• [Objective 1] According to the Thorneycroft biography, which constituency did he win when he entered Parliament in 1938?
• [Objective 2] Retype part of the Thorneycroft biography word for word, beginning at the words "Peter Thorneycroft was" and stopping after "of May-July 1945.".

Thorneycroft was born in 1909, and educated at Eton and the Royal Military Academy, Woolwich. In 1930 he was commissioned in the Royal Artillery. He was called to the Bar in 1935 and elected to Parliament as Conservative MP for Stafford in 1938. Following the outbreak of war he served for a brief spell with the Royal Artillery on the south coast and then on the Joint Planning Committee of the General Staff.

Peter Thorneycroft was among those young Conservative MPs who were dissatisfied with the party's grudging response to the Beveridge Report. He became the leading personality of the Tory Reform Committee, who dined at the Connaught, pamphleteered in support of Beveridge and the Welfare State, and harried their more cautious elders in the House of Commons. Thorneycroft's effectiveness in the House marked him out. In November 1942 Chips Channon witnessed 'Peter Thorneycroft, looking a mere boy, rise and with very little shyness, though just enough, hold the House as he seconded the Gracious Speech. It was an admirable performance.' His first ministerial office was as Parliamentary Secretary at the Ministry of War Transport in the caretaker government of May-July 1945.

Dataset entries
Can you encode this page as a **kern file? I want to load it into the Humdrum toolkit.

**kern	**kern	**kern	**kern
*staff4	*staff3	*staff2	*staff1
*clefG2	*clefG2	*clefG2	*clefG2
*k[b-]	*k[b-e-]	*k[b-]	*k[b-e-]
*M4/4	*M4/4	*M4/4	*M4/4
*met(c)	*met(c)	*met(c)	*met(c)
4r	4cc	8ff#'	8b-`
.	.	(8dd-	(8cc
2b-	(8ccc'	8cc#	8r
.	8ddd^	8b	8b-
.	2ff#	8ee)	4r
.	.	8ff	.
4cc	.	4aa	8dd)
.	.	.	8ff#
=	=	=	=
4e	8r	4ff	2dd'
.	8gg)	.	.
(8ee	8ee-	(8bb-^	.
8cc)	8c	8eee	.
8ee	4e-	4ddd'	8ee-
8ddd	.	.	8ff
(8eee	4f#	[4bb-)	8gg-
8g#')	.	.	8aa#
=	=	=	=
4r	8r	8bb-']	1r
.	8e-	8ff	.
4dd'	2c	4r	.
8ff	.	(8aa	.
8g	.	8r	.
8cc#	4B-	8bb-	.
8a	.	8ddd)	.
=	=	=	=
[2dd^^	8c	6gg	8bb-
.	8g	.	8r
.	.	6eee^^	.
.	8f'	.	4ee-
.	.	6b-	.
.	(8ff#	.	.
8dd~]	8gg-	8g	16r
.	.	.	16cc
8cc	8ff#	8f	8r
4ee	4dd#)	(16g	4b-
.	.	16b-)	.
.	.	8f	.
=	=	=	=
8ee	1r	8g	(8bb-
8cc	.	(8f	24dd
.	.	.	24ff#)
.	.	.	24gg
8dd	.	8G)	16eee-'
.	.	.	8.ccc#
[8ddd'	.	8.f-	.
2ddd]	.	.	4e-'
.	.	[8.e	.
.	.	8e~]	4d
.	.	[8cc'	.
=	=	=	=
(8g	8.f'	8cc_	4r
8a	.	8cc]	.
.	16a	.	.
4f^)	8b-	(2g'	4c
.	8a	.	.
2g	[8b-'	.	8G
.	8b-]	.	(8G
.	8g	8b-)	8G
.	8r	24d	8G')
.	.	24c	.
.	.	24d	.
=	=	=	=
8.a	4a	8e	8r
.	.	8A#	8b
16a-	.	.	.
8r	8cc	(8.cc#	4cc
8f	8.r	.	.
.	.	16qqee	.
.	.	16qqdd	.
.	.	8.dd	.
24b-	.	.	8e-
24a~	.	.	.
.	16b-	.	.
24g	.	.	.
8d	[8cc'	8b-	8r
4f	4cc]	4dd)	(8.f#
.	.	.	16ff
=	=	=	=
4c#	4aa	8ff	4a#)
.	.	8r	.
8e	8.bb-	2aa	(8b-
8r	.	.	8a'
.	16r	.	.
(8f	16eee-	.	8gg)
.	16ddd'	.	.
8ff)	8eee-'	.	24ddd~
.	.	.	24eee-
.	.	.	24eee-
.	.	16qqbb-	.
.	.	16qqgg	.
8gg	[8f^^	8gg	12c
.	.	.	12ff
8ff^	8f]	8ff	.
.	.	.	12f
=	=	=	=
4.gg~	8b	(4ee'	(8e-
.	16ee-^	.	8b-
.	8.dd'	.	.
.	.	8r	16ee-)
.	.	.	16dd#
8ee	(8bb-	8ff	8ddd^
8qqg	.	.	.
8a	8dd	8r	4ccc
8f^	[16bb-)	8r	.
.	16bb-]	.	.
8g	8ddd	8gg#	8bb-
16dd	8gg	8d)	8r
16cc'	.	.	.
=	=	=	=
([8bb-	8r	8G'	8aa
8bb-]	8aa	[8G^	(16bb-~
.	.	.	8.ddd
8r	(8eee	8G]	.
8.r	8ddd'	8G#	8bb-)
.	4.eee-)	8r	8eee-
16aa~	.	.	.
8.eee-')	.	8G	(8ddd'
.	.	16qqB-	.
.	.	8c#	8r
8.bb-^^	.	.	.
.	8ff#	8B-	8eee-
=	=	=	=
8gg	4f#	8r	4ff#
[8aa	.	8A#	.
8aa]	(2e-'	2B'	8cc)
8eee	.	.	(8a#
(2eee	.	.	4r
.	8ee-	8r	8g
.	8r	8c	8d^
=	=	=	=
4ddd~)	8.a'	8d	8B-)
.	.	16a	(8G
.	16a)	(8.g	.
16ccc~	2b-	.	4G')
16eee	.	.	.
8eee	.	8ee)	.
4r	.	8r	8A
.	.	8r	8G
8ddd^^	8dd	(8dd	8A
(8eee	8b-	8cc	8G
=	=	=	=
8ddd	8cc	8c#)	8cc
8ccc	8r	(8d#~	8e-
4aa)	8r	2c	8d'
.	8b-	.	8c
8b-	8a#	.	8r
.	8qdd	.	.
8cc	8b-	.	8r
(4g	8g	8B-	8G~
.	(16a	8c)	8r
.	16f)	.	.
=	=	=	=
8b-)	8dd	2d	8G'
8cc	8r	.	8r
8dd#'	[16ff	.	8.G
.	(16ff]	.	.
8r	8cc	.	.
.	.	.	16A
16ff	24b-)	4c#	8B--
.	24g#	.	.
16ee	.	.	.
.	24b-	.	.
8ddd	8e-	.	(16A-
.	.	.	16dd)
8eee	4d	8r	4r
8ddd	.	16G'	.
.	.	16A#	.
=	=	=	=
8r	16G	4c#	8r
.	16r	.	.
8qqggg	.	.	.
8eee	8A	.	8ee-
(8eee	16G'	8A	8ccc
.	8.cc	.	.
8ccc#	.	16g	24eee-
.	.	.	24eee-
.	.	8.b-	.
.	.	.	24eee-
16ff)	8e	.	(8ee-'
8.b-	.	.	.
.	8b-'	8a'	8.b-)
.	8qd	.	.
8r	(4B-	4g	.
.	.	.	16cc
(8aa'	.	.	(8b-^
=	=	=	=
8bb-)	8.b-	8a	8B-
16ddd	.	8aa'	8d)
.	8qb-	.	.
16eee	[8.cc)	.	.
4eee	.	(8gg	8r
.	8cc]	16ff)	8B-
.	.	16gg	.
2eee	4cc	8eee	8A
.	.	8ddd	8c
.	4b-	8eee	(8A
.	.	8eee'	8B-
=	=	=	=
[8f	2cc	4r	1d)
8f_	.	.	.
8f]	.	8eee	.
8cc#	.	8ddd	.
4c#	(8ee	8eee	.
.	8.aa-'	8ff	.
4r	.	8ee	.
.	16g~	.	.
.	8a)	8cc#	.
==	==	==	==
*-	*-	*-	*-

• [Expected answer 1] Stafford

• [Expected answer 2]
Peter Thorneycroft was among those young Conservative MPs who were dissatisfied with the party's grudging response to the Beveridge Report. He became the leading personality of the Tory Reform Committee, who dined at the Connaught, pamphleteered in support of Beveridge and the Welfare State, and harried their more cautious elders in the House of Commons. Thorneycroft's effectiveness in the House marked him out. In November 1942 Chips Channon witnessed 'Peter Thorneycroft, looking a mere boy, rise and with very little shyness, though just enough, hold the House as he seconded the Gracious Speech. It was an admirable performance.' His first ministerial office was as Parliamentary Secretary at the Ministry of War Transport in the caretaker government of May-July 1945.